Energy & Environment

Against a ‘Climate Emergency’ Power Grab

President Joe Biden delivers his inaugural address on the West Front of the U.S. Capitol in Washington, D.C., January 20, 2021. (Brendan McDermid/Reuters)

Senate majority leader Chuck Schumer told MSNBC’s Rachel Maddow on Monday that President Joe Biden should declare climate change a national emergency. “The move,” he argued, would allow the president to do “many, many things under the emergency powers.”

Indeed, such executive action would allow the president to bypass Congress and imbue Biden with unprecedented power to regulate American energy policy. The alleged “climate emergency” touches virtually every aspect of economic life.

This executive overreach would almost surely spark litigation from numerous states. It would also undermine regulatory stability, as each successive president either imposes decrees or undoes the policies imposed by previous administrations, leaving a perpetually shifting regulatory environment (which we already, to a significant extent, have). This is not the way the United States is supposed to be governed.

While there are many substantive policy problems with declaring a “climate emergency,” there are also constitutional ones. Last year, presidential candidate Biden rightly argued that “you can’t [legislate] by executive order unless you’re a dictator. We’re a democracy. We need consensus.”

When President Trump relied on emergency powers to redirect military funds to build portions of his border fence, we noted that it was “unwelcome step in America’s long march toward unilateral government by the executive.” At the time, Schumer agreed, calling it “an outrageous power grab by a president who refuses to accept the constitutional separation of powers.”

What’s changed? Nothing other than the names of the parties and the scope of power being grabbed.

Biden has promised to transform the United States into a 100 percent clean-energy economy with net-zero emissions by 2050 and to decarbonize the power sector in a mere 15 years. The massive cost of policies that deny Americans affordable and abundant energy sources would almost certainly fail to win approval in Congress under its usual rules. Which is why Democrats are doing everything they can to short-circuit or make an end-run around the system.

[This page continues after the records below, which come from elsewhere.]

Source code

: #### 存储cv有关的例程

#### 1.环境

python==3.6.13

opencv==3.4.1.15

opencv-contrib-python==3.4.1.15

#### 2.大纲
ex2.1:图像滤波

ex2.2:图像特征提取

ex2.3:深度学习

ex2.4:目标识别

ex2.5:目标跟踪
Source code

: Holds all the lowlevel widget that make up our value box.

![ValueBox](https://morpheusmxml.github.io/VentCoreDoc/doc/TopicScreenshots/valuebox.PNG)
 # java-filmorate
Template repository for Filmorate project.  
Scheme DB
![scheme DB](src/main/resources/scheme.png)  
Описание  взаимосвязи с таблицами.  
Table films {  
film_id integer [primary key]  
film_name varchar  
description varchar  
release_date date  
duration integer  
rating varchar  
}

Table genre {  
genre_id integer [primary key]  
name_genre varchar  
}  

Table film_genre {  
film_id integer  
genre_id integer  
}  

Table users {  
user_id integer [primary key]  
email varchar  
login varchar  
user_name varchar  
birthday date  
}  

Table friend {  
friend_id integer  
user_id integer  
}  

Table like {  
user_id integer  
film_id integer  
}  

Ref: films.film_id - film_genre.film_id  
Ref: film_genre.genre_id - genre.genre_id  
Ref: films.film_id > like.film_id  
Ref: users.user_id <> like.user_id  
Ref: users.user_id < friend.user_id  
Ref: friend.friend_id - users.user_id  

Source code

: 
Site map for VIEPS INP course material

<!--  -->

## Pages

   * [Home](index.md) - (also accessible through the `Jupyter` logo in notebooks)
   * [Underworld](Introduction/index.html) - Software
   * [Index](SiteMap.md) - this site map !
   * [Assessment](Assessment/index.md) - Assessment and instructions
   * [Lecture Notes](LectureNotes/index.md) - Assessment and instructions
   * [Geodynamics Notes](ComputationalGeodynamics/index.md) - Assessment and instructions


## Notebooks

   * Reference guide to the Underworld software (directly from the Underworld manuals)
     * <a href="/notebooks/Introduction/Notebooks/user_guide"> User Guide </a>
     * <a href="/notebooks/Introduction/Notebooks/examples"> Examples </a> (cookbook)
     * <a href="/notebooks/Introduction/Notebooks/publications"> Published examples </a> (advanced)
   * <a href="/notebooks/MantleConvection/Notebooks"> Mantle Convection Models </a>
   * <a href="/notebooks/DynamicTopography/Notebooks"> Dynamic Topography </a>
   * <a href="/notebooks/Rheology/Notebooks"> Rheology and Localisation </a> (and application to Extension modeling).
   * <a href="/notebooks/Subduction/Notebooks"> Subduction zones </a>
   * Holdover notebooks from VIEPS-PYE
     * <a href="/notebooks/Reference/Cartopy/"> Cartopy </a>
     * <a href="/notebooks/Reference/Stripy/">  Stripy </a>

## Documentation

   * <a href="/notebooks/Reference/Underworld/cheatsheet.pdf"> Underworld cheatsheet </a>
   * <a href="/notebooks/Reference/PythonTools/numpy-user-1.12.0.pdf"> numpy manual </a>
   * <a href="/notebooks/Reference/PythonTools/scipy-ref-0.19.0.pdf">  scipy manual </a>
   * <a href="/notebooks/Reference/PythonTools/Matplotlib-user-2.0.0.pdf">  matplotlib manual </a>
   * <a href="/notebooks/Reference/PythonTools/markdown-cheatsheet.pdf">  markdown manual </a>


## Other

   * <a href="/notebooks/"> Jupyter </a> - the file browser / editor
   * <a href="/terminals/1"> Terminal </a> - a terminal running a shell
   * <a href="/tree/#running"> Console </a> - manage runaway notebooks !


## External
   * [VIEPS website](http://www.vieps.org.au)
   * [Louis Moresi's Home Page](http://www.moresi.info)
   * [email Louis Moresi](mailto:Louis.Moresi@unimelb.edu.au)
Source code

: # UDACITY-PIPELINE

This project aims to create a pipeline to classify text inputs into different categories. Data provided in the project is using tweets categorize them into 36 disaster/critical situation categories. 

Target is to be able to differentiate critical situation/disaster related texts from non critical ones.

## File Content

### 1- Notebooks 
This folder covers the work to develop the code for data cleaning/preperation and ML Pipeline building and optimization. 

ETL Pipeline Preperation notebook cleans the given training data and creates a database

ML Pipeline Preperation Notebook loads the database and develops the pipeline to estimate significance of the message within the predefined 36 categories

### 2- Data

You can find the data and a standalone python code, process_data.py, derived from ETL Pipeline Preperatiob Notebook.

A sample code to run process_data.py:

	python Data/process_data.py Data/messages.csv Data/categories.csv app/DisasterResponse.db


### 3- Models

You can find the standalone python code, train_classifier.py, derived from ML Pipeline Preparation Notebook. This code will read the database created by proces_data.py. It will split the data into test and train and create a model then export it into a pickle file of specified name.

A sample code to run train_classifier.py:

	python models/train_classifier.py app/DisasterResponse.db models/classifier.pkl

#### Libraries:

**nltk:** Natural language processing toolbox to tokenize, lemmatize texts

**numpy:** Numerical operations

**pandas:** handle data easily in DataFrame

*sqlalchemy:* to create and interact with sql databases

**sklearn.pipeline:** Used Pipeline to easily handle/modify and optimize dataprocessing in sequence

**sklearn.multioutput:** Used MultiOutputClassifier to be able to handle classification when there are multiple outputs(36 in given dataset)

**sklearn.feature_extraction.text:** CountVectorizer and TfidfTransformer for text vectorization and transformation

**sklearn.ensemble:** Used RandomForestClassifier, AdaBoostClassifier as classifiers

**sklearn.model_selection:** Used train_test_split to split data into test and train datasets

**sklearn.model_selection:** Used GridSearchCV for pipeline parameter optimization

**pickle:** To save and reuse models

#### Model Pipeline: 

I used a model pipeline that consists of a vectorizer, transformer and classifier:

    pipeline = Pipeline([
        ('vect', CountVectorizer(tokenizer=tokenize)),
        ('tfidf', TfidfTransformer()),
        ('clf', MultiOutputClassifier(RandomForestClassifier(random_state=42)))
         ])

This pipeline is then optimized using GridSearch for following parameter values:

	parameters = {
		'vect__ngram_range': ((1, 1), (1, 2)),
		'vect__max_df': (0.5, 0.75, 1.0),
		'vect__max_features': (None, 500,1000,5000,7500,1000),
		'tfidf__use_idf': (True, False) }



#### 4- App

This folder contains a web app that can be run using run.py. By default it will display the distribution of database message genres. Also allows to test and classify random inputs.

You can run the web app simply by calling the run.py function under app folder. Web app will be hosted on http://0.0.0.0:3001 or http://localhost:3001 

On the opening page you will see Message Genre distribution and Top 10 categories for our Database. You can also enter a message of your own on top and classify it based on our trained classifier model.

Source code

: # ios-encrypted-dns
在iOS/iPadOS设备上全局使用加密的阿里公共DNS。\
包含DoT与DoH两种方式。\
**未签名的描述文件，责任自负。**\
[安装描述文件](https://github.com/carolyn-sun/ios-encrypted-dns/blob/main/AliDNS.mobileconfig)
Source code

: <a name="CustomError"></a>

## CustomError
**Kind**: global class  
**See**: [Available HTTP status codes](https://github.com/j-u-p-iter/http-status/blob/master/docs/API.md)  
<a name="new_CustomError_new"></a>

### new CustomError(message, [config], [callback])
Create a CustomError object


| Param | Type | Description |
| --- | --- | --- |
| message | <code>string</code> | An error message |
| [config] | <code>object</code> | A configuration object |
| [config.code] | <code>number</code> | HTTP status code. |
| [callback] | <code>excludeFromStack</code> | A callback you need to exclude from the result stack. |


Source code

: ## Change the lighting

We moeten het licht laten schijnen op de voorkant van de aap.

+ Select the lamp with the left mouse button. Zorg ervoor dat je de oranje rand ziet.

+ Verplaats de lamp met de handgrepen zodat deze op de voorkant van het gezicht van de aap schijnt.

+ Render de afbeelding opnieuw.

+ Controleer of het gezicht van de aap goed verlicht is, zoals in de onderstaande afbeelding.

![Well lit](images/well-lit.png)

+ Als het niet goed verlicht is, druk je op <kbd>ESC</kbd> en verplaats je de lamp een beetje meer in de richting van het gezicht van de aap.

The majority leader told MSNBC that Democrats were also trying to figure out ways to sneak climate-change policy into Biden’s “Build Back Better” plan under reconciliation, a budget tactic that allows some spending-related bills to pass with only a simple majority in the Senate. Depending on the particulars, that might be an abuse of the process, and would likely be objectionable on policy grounds, but would at least involve congressional action.

Biden has already done much to advance his climate agenda via pen and phone. He issued a slew of consequential climate-related executive orders, rejoining the Paris climate agreement without Senate ratification, enacting a moratorium on new federal oil and gas leases, and shutting down the Keystone XL pipeline by revoking permits for the project. This would only be a taste of the job-killing initiatives he’d undertake after declaring a “climate emergency.” Biden, remember, has previously stated that Alexandria Ocasio-Cortez’s Green New Deal offers the “crucial framework for meeting the climate challenges we face.”

Climate change is not an existential threat that warrants a declaration of emergency. If Schumer wants to tackle the problem, he presides over the world’s most powerful legislative body. He is free to try to build consensus, compromise, and pass enduring federal legislation. Or not. Whatever the case, it’s certainly not his job to implore the executive branch to take yet more unilateral power at the expense of the Congress.